- What the task asks
In the post about lending out a cell phone, start at the words "This case may" and end after "not there yet.". Rewrite that passage with "physical possession" changed to "ownership".

━━━ Source text ━━━

If you lend someone a cell phone, do you maintain an expectation of privacy in the contents? This is, all of a sudden, a hot topic.
A recent Fourth Circuit Opinion (per curiam) address this issue. The case is Casella v. Borders. (fourthamendment.com had this earlier)
This is a civil Section 1983 case. The plaintiff had nude pictures of herself on her cell phone. (Why do people continue to do this???) She then lent her phone to her boyfriend. When boyfriend was arrested, the police searched the contents of the phone incident to an arrest. (If you are interested in the legality of a cell phone search incident to arrest, see this article.) The officers discovered the pictures. Worse, an officer then announced over the radio system \"that the private pictures were available for [public] viewing and enjoyment."
The issue before the court was whether the plaintiff had a reasonable expectation of privacy in the images after she lent her phone to the boyfriend. The court said no. The court reasoned that she did not exercised a right to control the cell phone or its contents after giving the phone to the boyfriend. The court said, "undoubtedly hoped and intended that the images would not be viewed by anyone other than [the boyfriend], but hopes and intentions do not make Fourth Amendment rights."
This case may be unique, but the lesson is clear: don't lend out your cell phone. I think that the law may eventually evolve towards a concept of expectation of privacy based on access, not physical possession, of data. But we are not there yet.

━━━ Data shown ━━━

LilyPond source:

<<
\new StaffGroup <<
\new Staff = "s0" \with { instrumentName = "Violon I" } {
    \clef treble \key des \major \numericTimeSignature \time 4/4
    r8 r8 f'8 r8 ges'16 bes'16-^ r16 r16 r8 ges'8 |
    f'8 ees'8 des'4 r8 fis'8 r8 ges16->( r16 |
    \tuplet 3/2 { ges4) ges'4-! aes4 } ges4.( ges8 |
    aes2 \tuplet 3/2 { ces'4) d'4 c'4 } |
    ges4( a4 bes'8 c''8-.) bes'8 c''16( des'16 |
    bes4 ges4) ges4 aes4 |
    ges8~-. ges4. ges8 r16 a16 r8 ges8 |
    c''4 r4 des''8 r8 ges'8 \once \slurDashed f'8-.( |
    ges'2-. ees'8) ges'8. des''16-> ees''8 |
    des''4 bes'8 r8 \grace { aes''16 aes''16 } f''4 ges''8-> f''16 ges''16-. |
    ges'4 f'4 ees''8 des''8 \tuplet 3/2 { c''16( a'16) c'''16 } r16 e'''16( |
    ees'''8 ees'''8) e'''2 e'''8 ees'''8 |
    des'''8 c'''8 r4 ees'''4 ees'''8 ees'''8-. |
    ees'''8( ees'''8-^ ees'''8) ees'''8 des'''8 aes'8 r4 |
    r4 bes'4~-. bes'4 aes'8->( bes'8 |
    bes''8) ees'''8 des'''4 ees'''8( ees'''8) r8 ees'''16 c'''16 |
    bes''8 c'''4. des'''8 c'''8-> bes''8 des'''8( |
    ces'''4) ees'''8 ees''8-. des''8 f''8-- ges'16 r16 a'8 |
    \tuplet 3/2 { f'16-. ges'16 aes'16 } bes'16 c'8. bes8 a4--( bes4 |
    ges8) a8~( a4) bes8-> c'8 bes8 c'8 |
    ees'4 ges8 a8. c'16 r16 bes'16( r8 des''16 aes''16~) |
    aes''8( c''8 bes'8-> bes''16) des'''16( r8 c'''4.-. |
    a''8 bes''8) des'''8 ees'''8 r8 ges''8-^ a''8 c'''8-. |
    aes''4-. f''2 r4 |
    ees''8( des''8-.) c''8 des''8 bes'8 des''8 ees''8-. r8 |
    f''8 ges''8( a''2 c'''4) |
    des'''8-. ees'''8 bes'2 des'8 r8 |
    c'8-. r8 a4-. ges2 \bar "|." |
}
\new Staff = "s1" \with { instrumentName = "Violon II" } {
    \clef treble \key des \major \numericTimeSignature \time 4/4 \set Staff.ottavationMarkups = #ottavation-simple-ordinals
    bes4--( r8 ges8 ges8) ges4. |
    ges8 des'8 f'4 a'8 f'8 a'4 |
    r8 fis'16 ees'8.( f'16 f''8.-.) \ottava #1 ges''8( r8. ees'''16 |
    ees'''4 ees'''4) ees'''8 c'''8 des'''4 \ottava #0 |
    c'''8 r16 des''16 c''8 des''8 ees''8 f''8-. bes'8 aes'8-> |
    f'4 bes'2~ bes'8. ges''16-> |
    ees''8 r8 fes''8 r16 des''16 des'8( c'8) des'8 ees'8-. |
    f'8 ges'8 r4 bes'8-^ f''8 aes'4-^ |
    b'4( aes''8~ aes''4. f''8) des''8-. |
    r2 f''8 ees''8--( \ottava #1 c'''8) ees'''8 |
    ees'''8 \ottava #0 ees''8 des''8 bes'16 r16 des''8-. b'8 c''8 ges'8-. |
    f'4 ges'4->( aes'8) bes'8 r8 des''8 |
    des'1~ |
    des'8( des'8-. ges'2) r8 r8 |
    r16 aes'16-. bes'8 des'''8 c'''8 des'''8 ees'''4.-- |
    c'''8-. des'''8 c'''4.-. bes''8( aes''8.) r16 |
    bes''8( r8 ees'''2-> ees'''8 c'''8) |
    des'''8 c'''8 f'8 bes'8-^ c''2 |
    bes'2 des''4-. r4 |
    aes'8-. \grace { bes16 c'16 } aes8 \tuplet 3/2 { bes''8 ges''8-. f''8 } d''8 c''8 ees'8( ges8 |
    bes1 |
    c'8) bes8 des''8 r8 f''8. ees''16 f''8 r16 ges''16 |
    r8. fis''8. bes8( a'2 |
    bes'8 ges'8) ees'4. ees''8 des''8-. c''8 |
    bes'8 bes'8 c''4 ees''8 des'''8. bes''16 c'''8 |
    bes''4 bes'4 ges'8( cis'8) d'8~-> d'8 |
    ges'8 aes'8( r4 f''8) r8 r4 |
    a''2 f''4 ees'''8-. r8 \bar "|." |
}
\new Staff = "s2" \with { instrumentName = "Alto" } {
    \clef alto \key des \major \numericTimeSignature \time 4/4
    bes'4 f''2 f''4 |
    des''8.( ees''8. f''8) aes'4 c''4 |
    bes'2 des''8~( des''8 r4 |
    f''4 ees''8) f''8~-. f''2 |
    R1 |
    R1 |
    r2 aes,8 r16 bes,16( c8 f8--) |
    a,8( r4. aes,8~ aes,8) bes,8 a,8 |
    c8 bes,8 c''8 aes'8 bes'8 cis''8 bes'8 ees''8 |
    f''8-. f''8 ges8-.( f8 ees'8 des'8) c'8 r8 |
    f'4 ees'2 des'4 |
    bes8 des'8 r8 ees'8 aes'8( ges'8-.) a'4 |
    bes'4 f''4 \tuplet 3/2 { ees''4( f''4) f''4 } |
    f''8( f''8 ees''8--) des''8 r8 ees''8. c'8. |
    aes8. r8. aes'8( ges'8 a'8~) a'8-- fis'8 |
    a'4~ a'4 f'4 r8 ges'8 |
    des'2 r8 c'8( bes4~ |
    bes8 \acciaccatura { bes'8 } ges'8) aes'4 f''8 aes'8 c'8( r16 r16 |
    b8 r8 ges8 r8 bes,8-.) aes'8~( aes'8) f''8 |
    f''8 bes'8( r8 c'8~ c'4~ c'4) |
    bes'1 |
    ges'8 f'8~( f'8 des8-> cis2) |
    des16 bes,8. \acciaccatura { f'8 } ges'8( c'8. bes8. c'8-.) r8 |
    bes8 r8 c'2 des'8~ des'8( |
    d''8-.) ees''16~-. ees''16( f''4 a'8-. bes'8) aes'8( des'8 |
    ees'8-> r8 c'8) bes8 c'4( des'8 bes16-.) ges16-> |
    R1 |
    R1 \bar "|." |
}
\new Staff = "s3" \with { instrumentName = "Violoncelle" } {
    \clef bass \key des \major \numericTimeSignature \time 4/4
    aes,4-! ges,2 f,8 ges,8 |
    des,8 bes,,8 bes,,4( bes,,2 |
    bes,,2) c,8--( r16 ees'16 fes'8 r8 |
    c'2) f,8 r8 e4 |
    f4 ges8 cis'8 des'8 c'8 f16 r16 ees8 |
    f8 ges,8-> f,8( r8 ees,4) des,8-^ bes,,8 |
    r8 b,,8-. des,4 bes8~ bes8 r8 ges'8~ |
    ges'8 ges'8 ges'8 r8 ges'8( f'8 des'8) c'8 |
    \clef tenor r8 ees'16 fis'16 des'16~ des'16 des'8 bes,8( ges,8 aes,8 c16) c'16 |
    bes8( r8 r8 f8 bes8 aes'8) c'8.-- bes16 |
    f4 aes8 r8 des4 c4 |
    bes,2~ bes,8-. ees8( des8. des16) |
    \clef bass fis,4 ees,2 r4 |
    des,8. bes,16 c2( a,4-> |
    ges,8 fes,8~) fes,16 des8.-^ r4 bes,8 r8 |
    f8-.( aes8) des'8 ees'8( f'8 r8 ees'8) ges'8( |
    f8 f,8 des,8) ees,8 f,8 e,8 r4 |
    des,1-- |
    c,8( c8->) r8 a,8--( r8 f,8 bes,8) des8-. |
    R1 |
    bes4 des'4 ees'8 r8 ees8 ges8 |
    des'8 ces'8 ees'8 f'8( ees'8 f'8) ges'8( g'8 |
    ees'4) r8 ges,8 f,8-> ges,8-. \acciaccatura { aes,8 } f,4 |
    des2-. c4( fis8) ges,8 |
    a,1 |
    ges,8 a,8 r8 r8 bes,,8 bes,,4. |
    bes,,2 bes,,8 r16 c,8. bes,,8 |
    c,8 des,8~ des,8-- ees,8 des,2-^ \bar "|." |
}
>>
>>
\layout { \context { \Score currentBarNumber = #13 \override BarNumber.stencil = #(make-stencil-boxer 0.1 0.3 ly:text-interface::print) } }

━━━

- Response box
This case may be unique, but the lesson is clear: don't lend out your cell phone. I think that the law may eventually evolve towards a concept of expectation of privacy based on access, not ownership, of data. But we are not there yet.